Oleh: Agus Salim, S.Kom, M.Kom
Pranata Komputer Ahli Muda, Dinas Kominfo Kota Padang
Layanan pengaduan publik merupakan salah satu pilar dalam mewujudkan tata kelola pemerintahan yang bersih, terbuka, dan akuntabel. Kanal aduan berfungsi sebagai jembatan antara masyarakat dan pemerintah, serta menjadi instrumen kontrol sosial yang sah terhadap pelayanan publik. Setiap aduan yang masuk sejatinya harus dicatat, dianalisis, dan ditindaklanjuti secara objektif tanpa pandang bulu.
Namun dalam praktik birokrasi, tak jarang transparansi menghadapi kendala dari dalam. Salah satu fenomena yang kerap muncul adalah ketika pengelola layanan aduan bersikap tegas terhadap laporan yang menyasar instansi lain, namun menjadi enggan atau bahkan menolak mencatat aduan yang menyinggung instansinya sendiri. Di sinilah transparansi mulai terbata-bata.

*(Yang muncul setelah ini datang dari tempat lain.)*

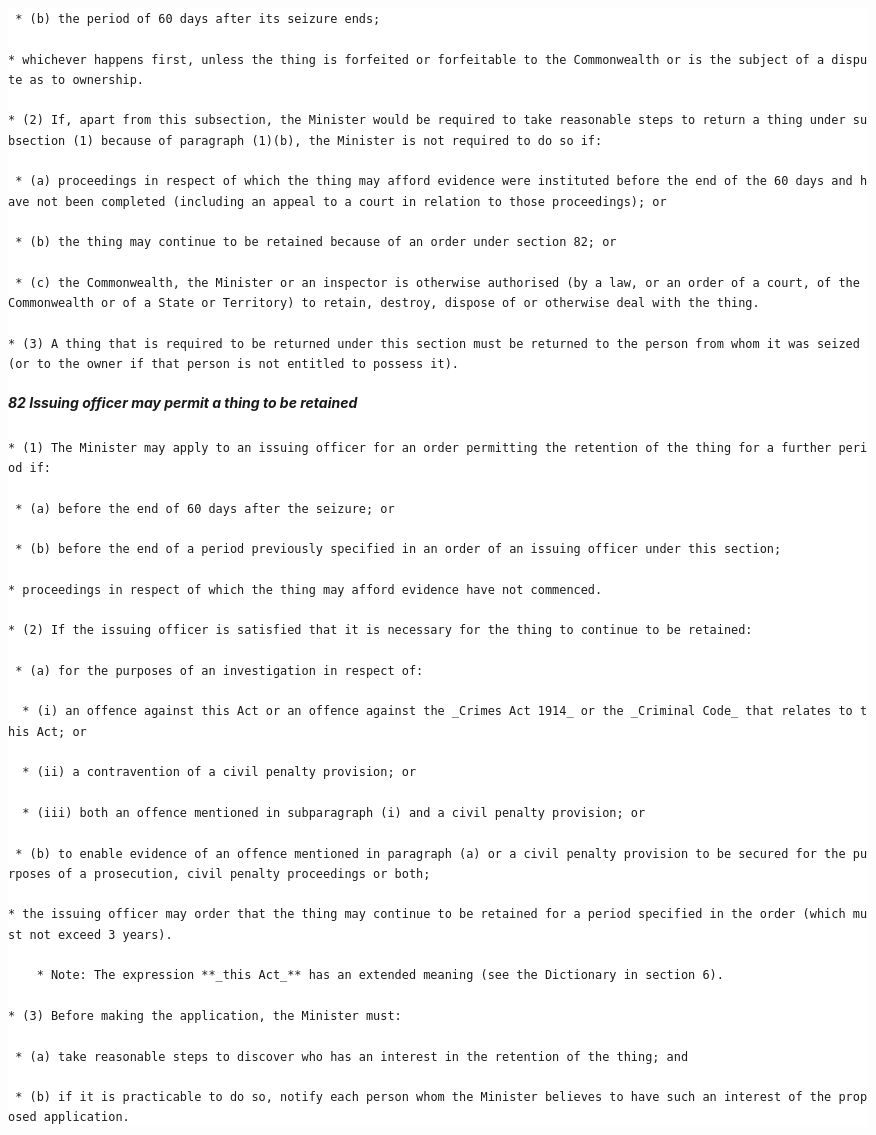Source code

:      * (b) the period of 60 days after its seizure ends;

    * whichever happens first, unless the thing is forfeited or forfeitable to the Commonwealth or is the subject of a dispute as to ownership.

    * (2) If, apart from this subsection, the Minister would be required to take reasonable steps to return a thing under subsection (1) because of paragraph (1)(b), the Minister is not required to do so if:

     * (a) proceedings in respect of which the thing may afford evidence were instituted before the end of the 60 days and have not been completed (including an appeal to a court in relation to those proceedings); or

     * (b) the thing may continue to be retained because of an order under section 82; or

     * (c) the Commonwealth, the Minister or an inspector is otherwise authorised (by a law, or an order of a court, of the Commonwealth or of a State or Territory) to retain, destroy, dispose of or otherwise deal with the thing.

    * (3) A thing that is required to be returned under this section must be returned to the person from whom it was seized (or to the owner if that person is not entitled to possess it).

##### 82  Issuing officer may permit a thing to be retained

    * (1) The Minister may apply to an issuing officer for an order permitting the retention of the thing for a further period if:

     * (a) before the end of 60 days after the seizure; or

     * (b) before the end of a period previously specified in an order of an issuing officer under this section;

    * proceedings in respect of which the thing may afford evidence have not commenced.

    * (2) If the issuing officer is satisfied that it is necessary for the thing to continue to be retained:

     * (a) for the purposes of an investigation in respect of:

      * (i) an offence against this Act or an offence against the _Crimes Act 1914_ or the _Criminal Code_ that relates to this Act; or

      * (ii) a contravention of a civil penalty provision; or

      * (iii) both an offence mentioned in subparagraph (i) and a civil penalty provision; or

     * (b) to enable evidence of an offence mentioned in paragraph (a) or a civil penalty provision to be secured for the purposes of a prosecution, civil penalty proceedings or both;

    * the issuing officer may order that the thing may continue to be retained for a period specified in the order (which must not exceed 3 years).

        * Note: The expression **_this Act_** has an extended meaning (see the Dictionary in section 6).

    * (3) Before making the application, the Minister must:

     * (a) take reasonable steps to discover who has an interest in the retention of the thing; and

     * (b) if it is practicable to do so, notify each person whom the Minister believes to have such an interest of the proposed application.
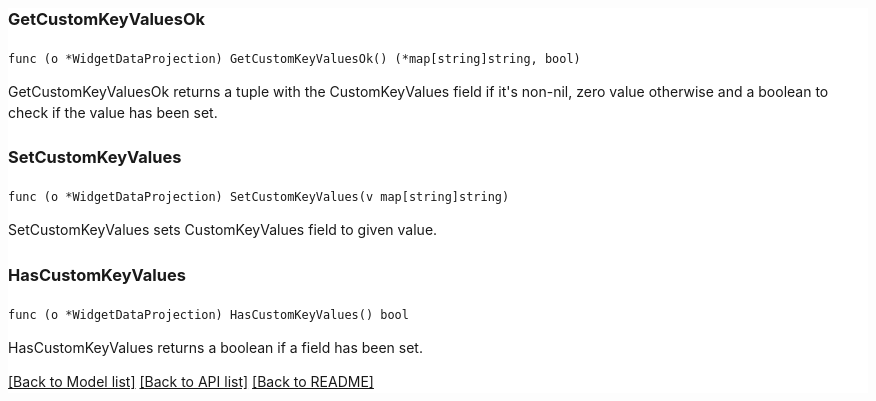 ### GetCustomKeyValuesOk

`func (o *WidgetDataProjection) GetCustomKeyValuesOk() (*map[string]string, bool)`

GetCustomKeyValuesOk returns a tuple with the CustomKeyValues field if it's non-nil, zero value otherwise
and a boolean to check if the value has been set.

### SetCustomKeyValues

`func (o *WidgetDataProjection) SetCustomKeyValues(v map[string]string)`

SetCustomKeyValues sets CustomKeyValues field to given value.

### HasCustomKeyValues

`func (o *WidgetDataProjection) HasCustomKeyValues() bool`

HasCustomKeyValues returns a boolean if a field has been set.


[[Back to Model list]](../README.md#documentation-for-models) [[Back to API list]](../README.md#documentation-for-api-endpoints) [[Back to README]](../README.md)


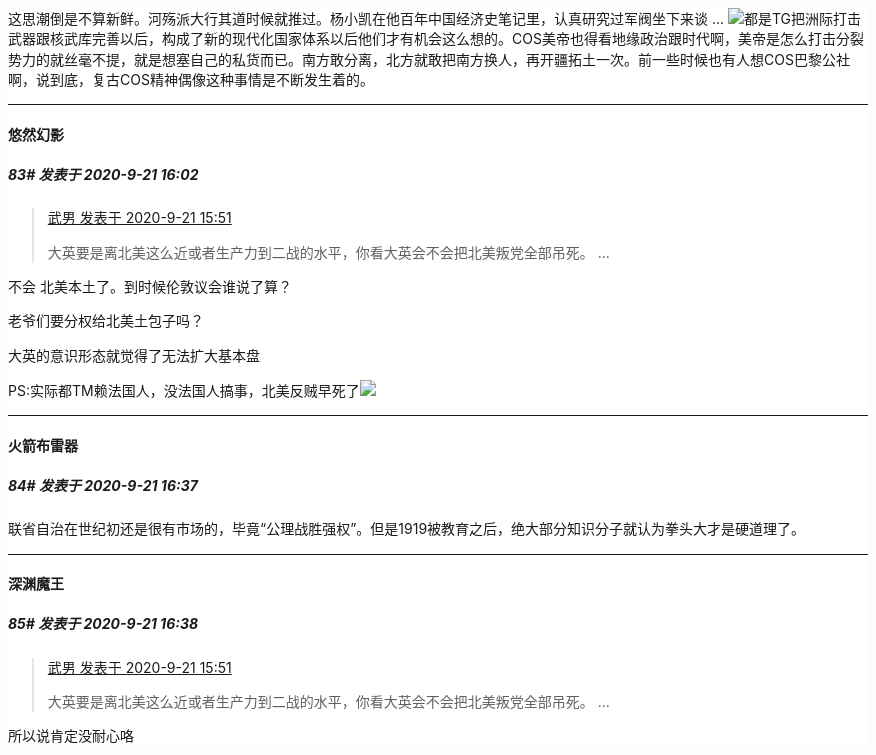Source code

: 这思潮倒是不算新鲜。河殇派大行其道时候就推过。杨小凯在他百年中国经济史笔记里，认真研究过军阀坐下来谈 ...</blockquote>
<img src="https://static.saraba1st.com/image/smiley/face2017/047.png" referrerpolicy="no-referrer">都是TG把洲际打击武器跟核武库完善以后，构成了新的现代化国家体系以后他们才有机会这么想的。COS美帝也得看地缘政治跟时代啊，美帝是怎么打击分裂势力的就丝毫不提，就是想塞自己的私货而已。南方敢分离，北方就敢把南方换人，再开疆拓土一次。前一些时候也有人想COS巴黎公社啊，说到底，复古COS精神偶像这种事情是不断发生着的。







*****

####  悠然幻影  
##### 83#       发表于 2020-9-21 16:02



<blockquote><a href="httphttps://bbs.saraba1st.com/2b/forum.php?mod=redirect&amp;goto=findpost&amp;pid=48805031&amp;ptid=1960967" target="_blank">武男 发表于 2020-9-21 15:51</a>

大英要是离北美这么近或者生产力到二战的水平，你看大英会不会把北美叛党全部吊死。 ...</blockquote>
不会 北美本土了。到时候伦敦议会谁说了算？

老爷们要分权给北美土包子吗？


大英的意识形态就觉得了无法扩大基本盘



PS:实际都TM赖法国人，没法国人搞事，北美反贼早死了<img src="https://static.saraba1st.com/image/smiley/face2017/067.png" referrerpolicy="no-referrer">








*****

####  火箭布雷器  
##### 84#       发表于 2020-9-21 16:37




联省自治在世纪初还是很有市场的，毕竟“公理战胜强权”。但是1919被教育之后，绝大部分知识分子就认为拳头大才是硬道理了。







*****

####  深渊魔王  
##### 85#       发表于 2020-9-21 16:38



<blockquote><a href="httphttps://bbs.saraba1st.com/2b/forum.php?mod=redirect&amp;goto=findpost&amp;pid=48805031&amp;ptid=1960967" target="_blank">武男 发表于 2020-9-21 15:51</a>

大英要是离北美这么近或者生产力到二战的水平，你看大英会不会把北美叛党全部吊死。 ...</blockquote>
所以说肯定没耐心咯
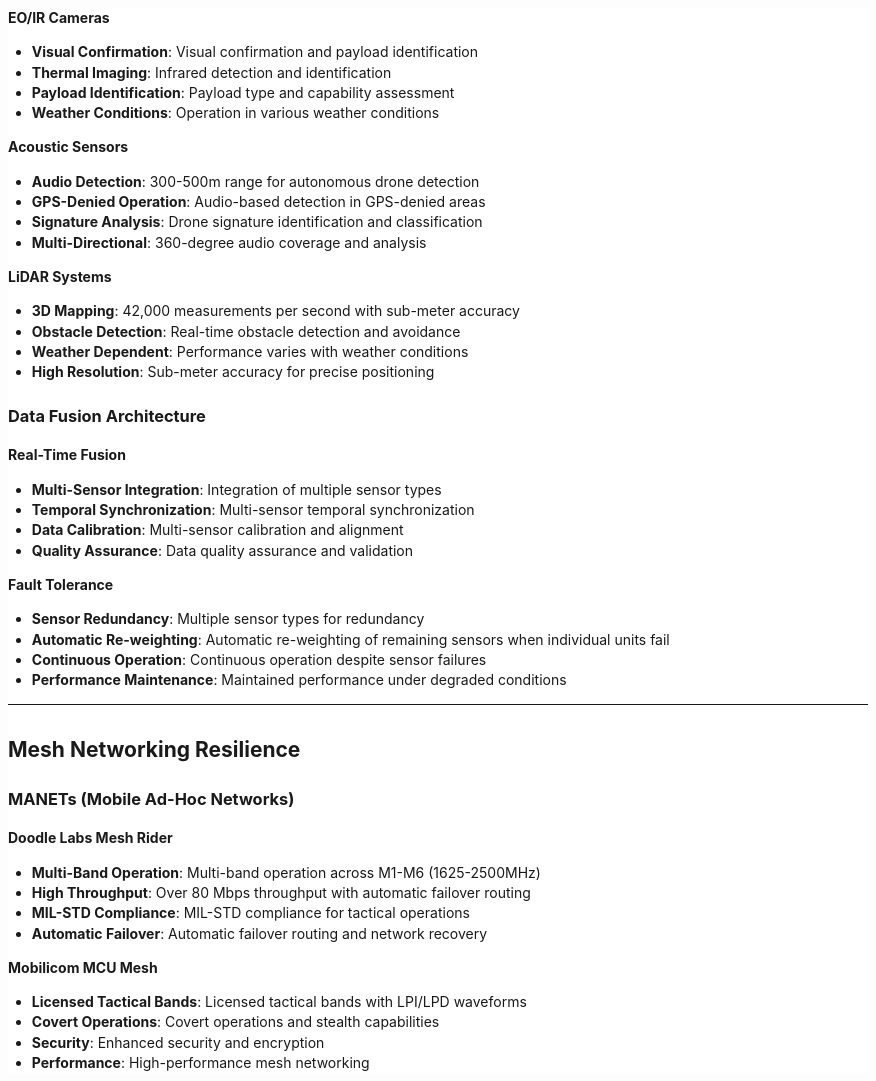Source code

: **EO/IR Cameras**

- **Visual Confirmation**: Visual confirmation and payload identification
- **Thermal Imaging**: Infrared detection and identification
- **Payload Identification**: Payload type and capability assessment
- **Weather Conditions**: Operation in various weather conditions

**Acoustic Sensors**

- **Audio Detection**: 300-500m range for autonomous drone detection
- **GPS-Denied Operation**: Audio-based detection in GPS-denied areas
- **Signature Analysis**: Drone signature identification and classification
- **Multi-Directional**: 360-degree audio coverage and analysis

**LiDAR Systems**

- **3D Mapping**: 42,000 measurements per second with sub-meter accuracy
- **Obstacle Detection**: Real-time obstacle detection and avoidance
- **Weather Dependent**: Performance varies with weather conditions
- **High Resolution**: Sub-meter accuracy for precise positioning

### Data Fusion Architecture

**Real-Time Fusion**

- **Multi-Sensor Integration**: Integration of multiple sensor types
- **Temporal Synchronization**: Multi-sensor temporal synchronization
- **Data Calibration**: Multi-sensor calibration and alignment
- **Quality Assurance**: Data quality assurance and validation

**Fault Tolerance**

- **Sensor Redundancy**: Multiple sensor types for redundancy
- **Automatic Re-weighting**: Automatic re-weighting of remaining sensors when
  individual units fail
- **Continuous Operation**: Continuous operation despite sensor failures
- **Performance Maintenance**: Maintained performance under degraded conditions

---

## Mesh Networking Resilience

### MANETs (Mobile Ad-Hoc Networks)

**Doodle Labs Mesh Rider**

- **Multi-Band Operation**: Multi-band operation across M1-M6 (1625-2500MHz)
- **High Throughput**: Over 80 Mbps throughput with automatic failover routing
- **MIL-STD Compliance**: MIL-STD compliance for tactical operations
- **Automatic Failover**: Automatic failover routing and network recovery

**Mobilicom MCU Mesh**

- **Licensed Tactical Bands**: Licensed tactical bands with LPI/LPD waveforms
- **Covert Operations**: Covert operations and stealth capabilities
- **Security**: Enhanced security and encryption
- **Performance**: High-performance mesh networking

Fenomena ini mengemuka di beberapa instansi, di mana pejabat atau admin layanan aduan publik memainkan dua wajah: satu tegas demi citra, dan satu lagi culas demi menyelamatkan performa unit kerjanya. Hal ini menciptakan kesenjangan etika pelayanan: ketika profesionalisme dan moralitas tak berjalan sejajar.
Alih-alih mencatat semua aduan secara objektif, sebagian oknum sengaja tidak membuat tiket pengaduan terhadap instansi sendiri dengan alasan “nanti berdampak pada penilaian kinerja”. Praktik ini merupakan bentuk manipulasi data pelayanan, pelanggaran etika ASN, dan cermin dari budaya birokrasi yang masih penuh kepalsuan.
Mengamanatkan bahwa penyelenggara pelayanan wajib memberikan sarana pengaduan dan menjamin prosesnya dilakukan secara transparan dan berkeadilan.
Menekankan pentingnya asas keterbukaan dan akuntabilitas dalam setiap tindakan pejabat publik.
Menegaskan kewajiban ASN untuk bertindak jujur, adil, dan objektif dalam melaksanakan tugas serta tidak melakukan manipulasi data.
Distorsi Data Layanan Publik
Tanpa pencatatan resmi, data pengaduan menjadi tidak valid dan dapat menyesatkan pimpinan dalam mengambil keputusan.
Ketimpangan Penanganan Aduan
Ada kesan bahwa instansi tertentu selalu "bersih", padahal hanya karena laporan terhadapnya tidak diproses secara formal.
Menurunnya Kepercayaan Masyarakat
Ketika masyarakat sadar bahwa sistem aduan tidak diperlakukan setara, mereka akan enggan menggunakan saluran resmi.
Audit Internal dan Eksternal Berkala
Untuk menjamin seluruh aduan diproses tanpa pandang bulu.
Digitalisasi dengan Jejak Audit Transparan
Supaya tidak ada aduan yang bisa dihapus tanpa proses resmi.
Pemisahan Peran Pengelola dan Objek Aduan
Menjaga independensi dan menghindari konflik kepentingan.
Pelatihan Integritas ASN secara Berkelanjutan
Supaya prinsip moral tidak kalah oleh kepentingan citra.
Integritas tidak diukur dari tampilan luar atau kata-kata yang manis, melainkan dari keberanian bersikap adil bahkan ketika itu menyakitkan diri sendiri. Ketika seorang pejabat hanya berani bertindak terhadap instansi lain, namun takut menghadapi kenyataan di rumah sendiri, maka ia sedang menodai sumpah jabatan dan mencederai hak rakyat.
Membangun kepercayaan publik bukan dengan menyembunyikan masalah, tapi dengan keberanian menyelesaikannya secara terbuka. Karena dalam dunia birokrasi, citra bisa dibuat-buat, tapi data dan kejujuran akan selalu menemukan jalannya.